Courtesy copies of this letter and the Draft Registration Statement (as marked to reflect changes), together with all exhibits, are being provided directly to the staff for its convenience (attention: Edward M. Kelly, Esq., Senior Counsel) in the review of the foregoing documents.

 

To facilitate the staff’s review, the SEC’s comments are reproduced before each of the Company’s responses thereto.  All page numbers referred to in the responses to the staff’s comments correspond to the page numbers of the Draft Registration Statement.

 



 

General

 

1.                                      Provide us copies of all written communications as defined in Rule 405 under the Securities Act that you or anyone authorized on your behalf present to potential investors in reliance on Section 5(d) of the Securities Act, whether or not they retain copies of the communications. Similarly, provide us any research reports about you that are published or distributed in reliance upon Section 2(a)(3) of the Securities Act added by Section 105(a) of the Jumpstart Our Business Startups Act by any broker or dealer that is participating or will participate in your offering.

 

Response:  The Company has not provided, nor has it authorized anyone to provide on its behalf, written materials to potential investors in reliance on Section 5(d) of the Securities Act. There have not been, nor does the Company expect there to be, research reports about the Company published or distributed by any broker or dealer that is participating, or is expected to participate, in the offering in reliance upon Section 2(a)(3) of the Securities Act.

 

2.                                      Please disclose the lead underwriter in the next amendment.

 

Response: As indicated above, B. Riley FBR will be the managing underwriter of the offering, as noted on the cover page of the prospectus. Oak Ridge Financial is a co-underwriter.

 

Our Company, page 1

 

3.                                      You state that in 2016 there were 63,799 households in the U.S. with annual household incomes of less than $60,000 representing a majority of all U.S. households. 63,799 households do not appear to represent a majority of all U.S. households. Please advise or revise.

> _Stored data_
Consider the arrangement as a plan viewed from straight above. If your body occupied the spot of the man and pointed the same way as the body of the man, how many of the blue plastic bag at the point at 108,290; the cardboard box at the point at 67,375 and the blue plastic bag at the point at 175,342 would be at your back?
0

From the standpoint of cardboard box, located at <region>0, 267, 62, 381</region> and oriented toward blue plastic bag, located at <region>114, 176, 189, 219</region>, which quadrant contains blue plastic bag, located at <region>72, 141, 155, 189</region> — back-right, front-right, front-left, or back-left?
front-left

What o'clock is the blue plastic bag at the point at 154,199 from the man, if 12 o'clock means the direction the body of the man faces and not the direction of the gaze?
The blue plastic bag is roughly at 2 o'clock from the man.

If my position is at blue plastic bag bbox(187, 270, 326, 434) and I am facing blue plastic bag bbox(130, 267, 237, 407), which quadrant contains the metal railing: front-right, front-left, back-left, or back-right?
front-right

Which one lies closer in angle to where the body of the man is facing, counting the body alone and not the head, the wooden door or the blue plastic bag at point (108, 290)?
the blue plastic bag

> _PROBLEMS TO WORK ON_
1. Reproduce the entire stored data listing word for word, from its first line through its last.
2. Continue the letter responding to the SEC staff's comments, beginning right after its final sentence.

> _NUMBERED ANSWERS_
1.
Consider the arrangement as a plan viewed from straight above. If your body occupied the spot of the man and pointed the same way as the body of the man, how many of the blue plastic bag at the point at 108,290; the cardboard box at the point at 67,375 and the blue plastic bag at the point at 175,342 would be at your back?
0

From the standpoint of cardboard box, located at <region>0, 267, 62, 381</region> and oriented toward blue plastic bag, located at <region>114, 176, 189, 219</region>, which quadrant contains blue plastic bag, located at <region>72, 141, 155, 189</region> — back-right, front-right, front-left, or back-left?
front-left

What o'clock is the blue plastic bag at the point at 154,199 from the man, if 12 o'clock means the direction the body of the man faces and not the direction of the gaze?
The blue plastic bag is roughly at 2 o'clock from the man.

If my position is at blue plastic bag bbox(187, 270, 326, 434) and I am facing blue plastic bag bbox(130, 267, 237, 407), which quadrant contains the metal railing: front-right, front-left, back-left, or back-right?
front-right

Which one lies closer in angle to where the body of the man is facing, counting the body alone and not the head, the wooden door or the blue plastic bag at point (108, 290)?
the blue plastic bag

2.
 

Response: According to the Current Population Survey, 2017 Annual Social and Economic Supplement (the “Survey”) from the U.S. Census Bureau, there were a total of 126,224,000 U.S. households in 2016. The correct number of U.S. households in 2016 with annual household incomes of less than $60,000 was 63,799,000, according to the Survey, which represents a majority of all U.S. households. This number was been revised throughout the Draft Registration Statement accordingly. See pages 1 and 46.

 

Summary Consolidated Financial Data, page 11

 

4.                                      Please remove the label “unaudited” from the header in the pro forma information table as the label may give an investor the impression that the consolidated statements of operations data and consolidated balance sheet data included in this section have been audited.

 

Response: As requested by the staff, the label “unaudited” has been removed from the header in the pro forma information table on page 12.

 

Risk Factors, page 13

 

5.                                      Advise what consideration you have given to risk factor discussion of the 2017 Tax Cuts and Jobs Act on your industry and your company.

 

Response: In response to this comment, the Company has added a risk factor with regard to the impact of the Tax Cuts and Jobs Act on the Company. See “There have been substantial changes to the Internal Revenue Code, some of which could have an adverse effect on our retail customers and, in turn, on our business” on page 21.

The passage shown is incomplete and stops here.